◆ **Reading text**:
-*-

Smith v. Comm'r of Internal Revenue

Decision Date13 May 1968
Docket Number5926-64.,Docket Nos. 5673-64
Citation50 T.C. 273
PartiesHAROLD S. SMITH AND LOIS M. SMITH, PETITIONERS v. COMMISSIONER OF INTERNAL REVENUE, RESPONDENTRAYMOND A. SMITH AND OLGA SMITH, PETITIONERS v. COMMISSIONER OF INTERNAL REVENUE, RESPONDENT
CourtU.S. Tax Court

OPINION TEXT STARTS HERE

Valenine Brookes and Paul E. Anderson, for the petitioners.

James E. Merritt, for the respondent.

Petitioners and others contracted to sell all the stock of a gambling casino for $10 million, the initial payment of $500,000 to be deposited in escrow and to be paid the sellers as liquidated damages for breach of contract if the buyer did not consummate the purchase. The buyer defaulted and sued to recover the deposit. The State court gave judgment for the sellers for the deposited amount. Pending appeal, the parties agreed upon a settlement whereby a part of the fund was returned to the buyer and a part distributed among the sellers. Held, the amounts received by the petitioners under the settlement are taxable as ordinary income, following Ralph A. Boatman, 32 T.C. 1188 (1959), and A. M. Johnson, 32 B.T.A. 156 (1935), and not as capital gains from a sale of capital assets, as in Alvin B. Lowe, 44 T.C. 363 (1965), or as damages for injury to the value of their stock.

BRUCE, Judge:

Respondent determined deficiencies in income tax for the calendar year 1957 as follows:

+-----------------------------------------------------------+
                ¦Docket No.  ¦Petitioner                       ¦Deficiency  ¦
                +------------+---------------------------------+------------¦
                ¦            ¦                                 ¦            ¦
                +------------+---------------------------------+------------¦
                ¦5673-64     ¦Harold S. Smith and Lois M. Smith¦$32,131.00  ¦
                +------------+---------------------------------+------------¦
                ¦5926-64     ¦Raymond A. Smith and Olga Smith  ¦30,782.37   ¦
                +-----------------------------------------------------------+
                

The sole issue for decision is whether certain amounts received by Harold S. Smith and Raymond A. Smith in 1957 are taxable as capital gains or as ordinary income.

FINDINGS OF FACT

The stipulations of facts and exhibits attached thereto are incorporated herein by this reference.

Harold S. Smith and Lois M. Smith were husband and wife during 1957 and resided in Reno, Nev., at the time the petition herein was filed. They filed a joint Federal income tax return for 1957 with the district director of internal revenue at Reno.

Raymond A. Smith and Olga Smith were husband and wife during 1957 and resided in Reno at the time the petition herein was filed. They filed a joint Federal income tax return for 1957 with the district director of internal revenue at Reno.

Harolds Club was a Nevada corporation engaged in the business of operating a casino in Reno, where gambling is legal. In 1956 the stock of Harolds Club was held by Harold S. Smith, Raymond A. Smith, and Dorothy M. Smith (former wife of Harold), each owning 50,000 shares. Harold and Raymond A. Smith had held their stock since 1946. Their basis in this stock was zero.

-*-

◆ **The data**:
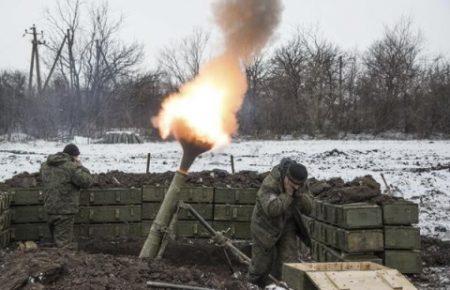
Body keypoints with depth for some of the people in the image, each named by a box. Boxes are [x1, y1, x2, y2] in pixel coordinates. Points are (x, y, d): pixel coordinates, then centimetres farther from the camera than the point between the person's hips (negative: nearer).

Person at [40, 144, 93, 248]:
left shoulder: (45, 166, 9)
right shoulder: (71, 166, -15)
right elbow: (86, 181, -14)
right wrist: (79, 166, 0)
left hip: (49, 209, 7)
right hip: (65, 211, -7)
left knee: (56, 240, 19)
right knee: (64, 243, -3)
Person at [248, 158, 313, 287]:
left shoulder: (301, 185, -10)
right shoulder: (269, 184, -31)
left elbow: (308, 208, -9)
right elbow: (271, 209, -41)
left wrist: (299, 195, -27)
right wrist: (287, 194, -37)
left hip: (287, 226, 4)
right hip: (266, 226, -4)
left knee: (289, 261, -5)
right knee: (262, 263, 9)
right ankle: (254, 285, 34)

-*-

Return the passage of the Tax Court opinion starting at "Smith v. Comm'r" and ending at "for the petitioners.", copied word for word. Answer using only the Tax Court opinion given here.

◆ **Written solution**:
Smith v. Comm'r of Internal Revenue

Decision Date13 May 1968
Docket Number5926-64.,Docket Nos. 5673-64
Citation50 T.C. 273
PartiesHAROLD S. SMITH AND LOIS M. SMITH, PETITIONERS v. COMMISSIONER OF INTERNAL REVENUE, RESPONDENTRAYMOND A. SMITH AND OLGA SMITH, PETITIONERS v. COMMISSIONER OF INTERNAL REVENUE, RESPONDENT
CourtU.S. Tax Court

OPINION TEXT STARTS HERE

Valenine Brookes and Paul E. Anderson, for the petitioners.